Texte de la page:
▶
Dans le cas d’Ynsect, la bascule d’un site pilote produisant 400 tonnes d’ingrédients par an vers une méga-usine dont la capacité pourrait monter jusqu’à 200 000 tonnes, pose question. D’autant plus que les débouchés s’avèrent moins nombreux que prévu. L’alimentation humaine à base d’insectes pâtissant encore d’un fort manque d’acceptabilité sociale, les entreprises se sont massivement tournées vers l’alimentation des animaux d’élevage. 95% des investissements dans le secteur seraient dédiés à ce segment. Mais, là aussi une difficulté s’impose : les coûts des produits fabriqués avec des insectes sont encore trop hauts.
Promesses écologiques déçues
“C’est un marché très compétitif”, confirme à Novethic Corentin Biteau, co-fondateur de l’Observatoire national de l’élevage d’insectes (ONEI). Dans un rapport publié fin 2024, le chercheur rappelle qu’une tonne de farine d’insectes s’échange actuellement entre 3 800 et 6 000 dollars, contre 1 400 à 1 800 dollars pour une tonne de farine de poissons et environ 500 dollars pour une tonne de farine de soja. Résultat, de plus en plus d’acteurs se redirigent vers l’alimentation d’animaux de compagnie. “C’est un marché où l’on peut vendre à un prix premium ce qui permet de mieux s’en sortir, mais cela reste un marché de niche”, note Corentin Biteau.
◀
Extrait de données:
▶
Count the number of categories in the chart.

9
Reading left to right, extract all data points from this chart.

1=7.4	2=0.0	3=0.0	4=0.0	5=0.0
◀
Consigne 1:
D'après le texte sur l'élevage d'insectes, à quel prix s'échange actuellement une tonne de farine d'insectes ?
Consigne 2:
Recopiez fidèlement le passage du texte sur l'élevage d'insectes, en commençant à « Dans le cas » et en terminant à « encore trop hauts. ».
La liste provient d'une autre source que le texte.

Zone de réponse 1:
Entre 3 800 et 6 000 dollars.

Zone de réponse 2:
Dans le cas d’Ynsect, la bascule d’un site pilote produisant 400 tonnes d’ingrédients par an vers une méga-usine dont la capacité pourrait monter jusqu’à 200 000 tonnes, pose question. D’autant plus que les débouchés s’avèrent moins nombreux que prévu. L’alimentation humaine à base d’insectes pâtissant encore d’un fort manque d’acceptabilité sociale, les entreprises se sont massivement tournées vers l’alimentation des animaux d’élevage. 95% des investissements dans le secteur seraient dédiés à ce segment. Mais, là aussi une difficulté s’impose : les coûts des produits fabriqués avec des insectes sont encore trop hauts.